Well, the creed is more a set of guidelines than rules, so our responsible behavior whilst participating in the Audi Mileage Marathon can be excused. During our three full days behind the wheel of a 2009 Audi Q7 fitted with the 3.0-liter turbo-diesel, we were easy on the throttle, coasted a lot, and worked to maximize fuel economy, not speed. The results were impressive, as we achieved almost 31 mpg during one jaunt from Mammoth Lake to Monterey, California. Furthermore, when we drove with complete disregard for efficiency, we still couldn't push our average mileage below 26 mpg. This kind of fuel economy matches that of many smaller sedans and is similar to what we observed when driving the 2009 Chevrolet Malibu Hybrid.

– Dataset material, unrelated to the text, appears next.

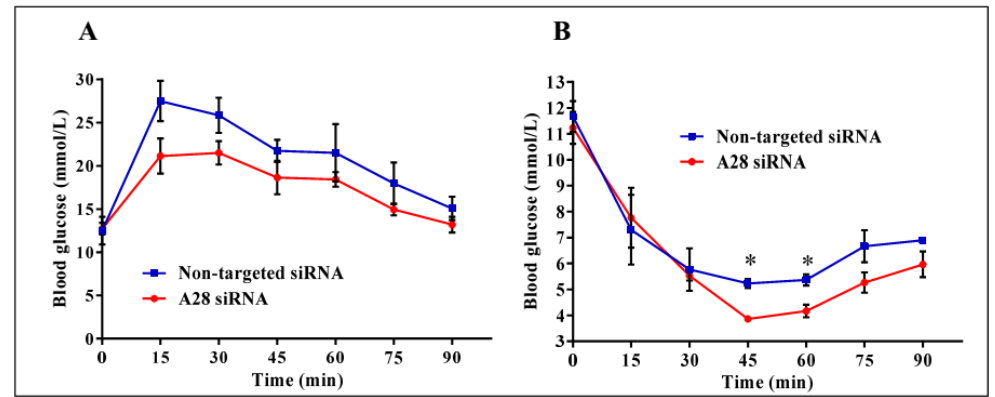
Figure 6. In vivo knock-down of mouse ADAM28 reduces high fat diet-induced mean weight gain. ( n = 3 mice/group).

What makes the new Q7 TDI's mileage remarkable is that it comes from a full-size, luxurious SUV that seats seven, tips the scales at more than 2.5 tons, and has fourteen cupholders. This isn't your typical eco-weenie penalty box on wheels - it's a leather-lined and fully equipped vehicle with just about every feature you could want. Voice-activated navigation, Bluetooth, and an iPod adapter, for instance, are available and were fitted to our test car.

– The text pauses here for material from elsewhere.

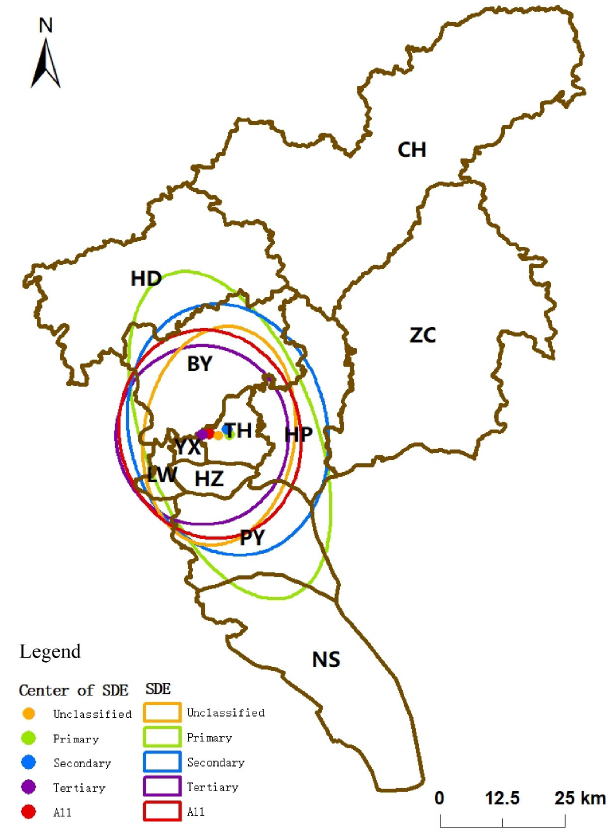
Figure 3. SDE spatial distribution of different levels of medical institutions.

These features, however, don't separate the 2009 Q7 from any other highline SUV; Audi's fifty-state legal 3.0-liter TDI V-6 does. The turbocharged (T) diesel with direct injection (DI) joins two gasoline engines in the Q7 lineup: a 3.5-liter V-6 and a 4.2-liter V-8. The diesel highlights Audi's approach to improving fuel economy and emissions, and the engine recently earned the stringent fifty-state Bin 5/LEV II certification.

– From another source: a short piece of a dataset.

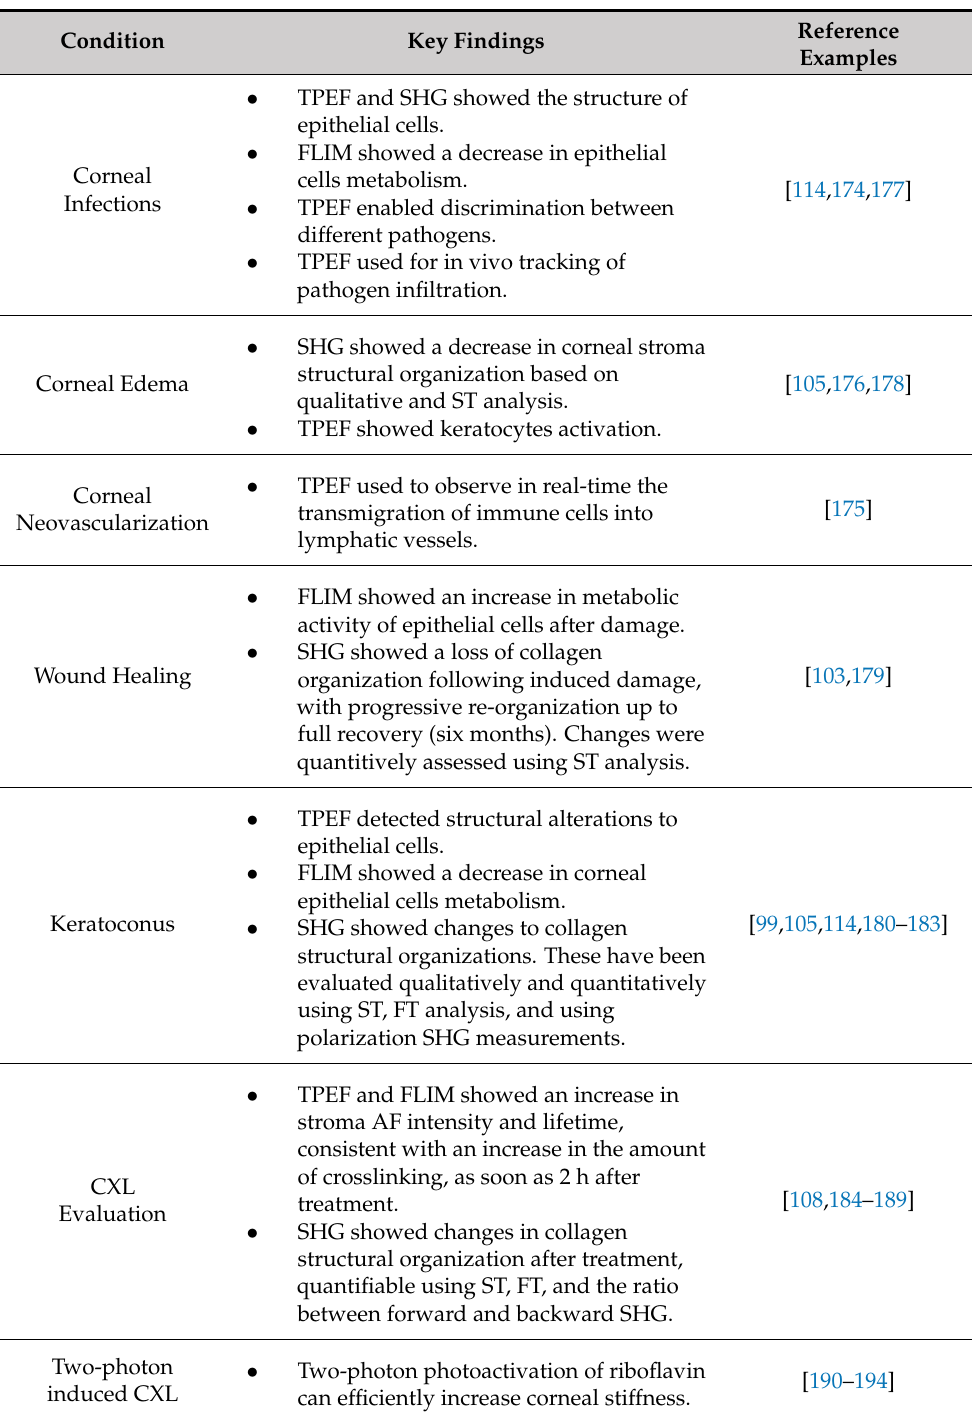
Table 2. Overview of two-photon imaging clinical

The 3.0-liter turbo-diesel produces 221 hp and 406 lb-ft torque. The single, variable-geometry turbo resides in the valley of the cylinder vee. Maximum boost is a staggering (by gasoline engine standards) 37.7 psi. Cylinder heads made from a high-strength vermicular graphite iron weigh fifteen percent less than traditional cast iron and utilize four valves per cylinder. Fuel is delivered through a pressurized common rail to piezo injectors at 29,000 psi.
With this kind of pressure, the injectors optimally provide fuel over the entire power stroke to maximize efficiency and minimize noise. The traditional semitruck-like diesel sound comes from the fuel charge igniting all at once. The 3.0-liter TDI delivers and burns each fuel charge over a brief span of time, thereby reducing engine noise.